Information provided section start
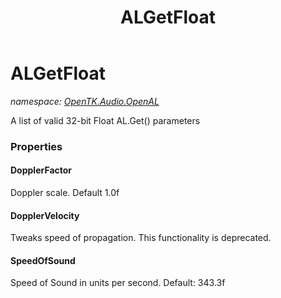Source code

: ﻿---
title: ALGetFloat
---

# ALGetFloat
_namespace: [OpenTK.Audio.OpenAL](N-OpenTK.Audio.OpenAL.html)_

A list of valid 32-bit Float AL.Get() parameters



### Properties

#### DopplerFactor
Doppler scale. Default 1.0f
#### DopplerVelocity
Tweaks speed of propagation. This functionality is deprecated.
#### SpeedOfSound
Speed of Sound in units per second. Default: 343.3f

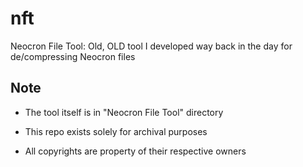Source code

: # nft
Neocron File Tool: Old, OLD tool I developed way back in the day for de/compressing Neocron files

## Note

* The tool itself is in "Neocron File Tool" directory

* This repo exists solely for archival purposes

* All copyrights are property of their respective owners
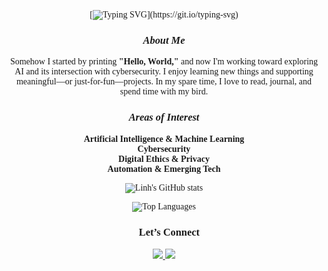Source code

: <div align="center" style="font-family: 'Merriweather', serif;">

[![Typing SVG](https://readme-typing-svg.herokuapp.com?font=Merriweather&size=26&duration=4000&pause=1000&color=7B8C74&center=true&vCenter=true&width=500&lines=Hi+there,+I'm+Linh!)](https://git.io/typing-svg)


### *About Me*
<p align="center" style="max-width:600px;">
Somehow I started by printing <strong>"Hello, World,"</strong> and now I'm working toward exploring AI and its intersection with cybersecurity. I enjoy learning new things and supporting meaningful—or just-for-fun—projects. In my spare time, I love to read, journal, and spend time with my bird.
</p>



### *Areas of Interest*
<p align="center" style="max-width:600px;">
<strong>Artificial Intelligence & Machine Learning</strong><br>
<strong>Cybersecurity</strong><br>
<strong>Digital Ethics & Privacy</strong><br>
<strong>Automation & Emerging Tech</strong>
</p>



![Linh's GitHub stats](https://github-readme-stats.vercel.app/api?username=LinhL1&show_icons=true&theme=graywhite&hide_border=true&title_color=5C715E&icon_color=7B8C74&text_color=3F3F3F&bg_color=FAF9F6)

![Top Languages](https://github-readme-stats.vercel.app/api/top-langs/?username=LinhL1&layout=compact&theme=graywhite&hide_border=true&bg_color=FAF9F6&title_color=5C715E&text_color=3F3F3F&icon_color=7B8C74)



### 💌 Let’s Connect

<a href="https://linkedin.com/in/linh-le-50751024b" target="_blank">
  <img src="https://img.shields.io/badge/-LinkedIn-5C715E?style=for-the-badge&logo=linkedin&logoColor=EDEADE"/>
</a>
<a href="mailto:lle34250@gmail.com">
  <img src="https://img.shields.io/badge/-Say%20Hi!-B8B29E?style=for-the-badge&logo=gmail&logoColor=FFFFFF"/>
</a>

</div>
Information provided section end
## Aim of the exercise
Write out every one of the lines above verbatim, character for character, leaving out the pictures.

## Output
Source code

: ﻿---
title: ALGetFloat
---

# ALGetFloat
_namespace: [OpenTK.Audio.OpenAL](N-OpenTK.Audio.OpenAL.html)_

A list of valid 32-bit Float AL.Get() parameters



### Properties

#### DopplerFactor
Doppler scale. Default 1.0f
#### DopplerVelocity
Tweaks speed of propagation. This functionality is deprecated.
#### SpeedOfSound
Speed of Sound in units per second. Default: 343.3f

Source code

: # nft
Neocron File Tool: Old, OLD tool I developed way back in the day for de/compressing Neocron files

## Note

* The tool itself is in "Neocron File Tool" directory

* This repo exists solely for archival purposes

* All copyrights are property of their respective owners
Source code

: <div align="center" style="font-family: 'Merriweather', serif;">

[![Typing SVG](https://readme-typing-svg.herokuapp.com?font=Merriweather&size=26&duration=4000&pause=1000&color=7B8C74&center=true&vCenter=true&width=500&lines=Hi+there,+I'm+Linh!)](https://git.io/typing-svg)


### *About Me*
<p align="center" style="max-width:600px;">
Somehow I started by printing <strong>"Hello, World,"</strong> and now I'm working toward exploring AI and its intersection with cybersecurity. I enjoy learning new things and supporting meaningful—or just-for-fun—projects. In my spare time, I love to read, journal, and spend time with my bird.
</p>



### *Areas of Interest*
<p align="center" style="max-width:600px;">
<strong>Artificial Intelligence & Machine Learning</strong><br>
<strong>Cybersecurity</strong><br>
<strong>Digital Ethics & Privacy</strong><br>
<strong>Automation & Emerging Tech</strong>
</p>



![Linh's GitHub stats](https://github-readme-stats.vercel.app/api?username=LinhL1&show_icons=true&theme=graywhite&hide_border=true&title_color=5C715E&icon_color=7B8C74&text_color=3F3F3F&bg_color=FAF9F6)

![Top Languages](https://github-readme-stats.vercel.app/api/top-langs/?username=LinhL1&layout=compact&theme=graywhite&hide_border=true&bg_color=FAF9F6&title_color=5C715E&text_color=3F3F3F&icon_color=7B8C74)



### 💌 Let’s Connect

<a href="https://linkedin.com/in/linh-le-50751024b" target="_blank">
  <img src="https://img.shields.io/badge/-LinkedIn-5C715E?style=for-the-badge&logo=linkedin&logoColor=EDEADE"/>
</a>
<a href="mailto:lle34250@gmail.com">
  <img src="https://img.shields.io/badge/-Say%20Hi!-B8B29E?style=for-the-badge&logo=gmail&logoColor=FFFFFF"/>
</a>

</div>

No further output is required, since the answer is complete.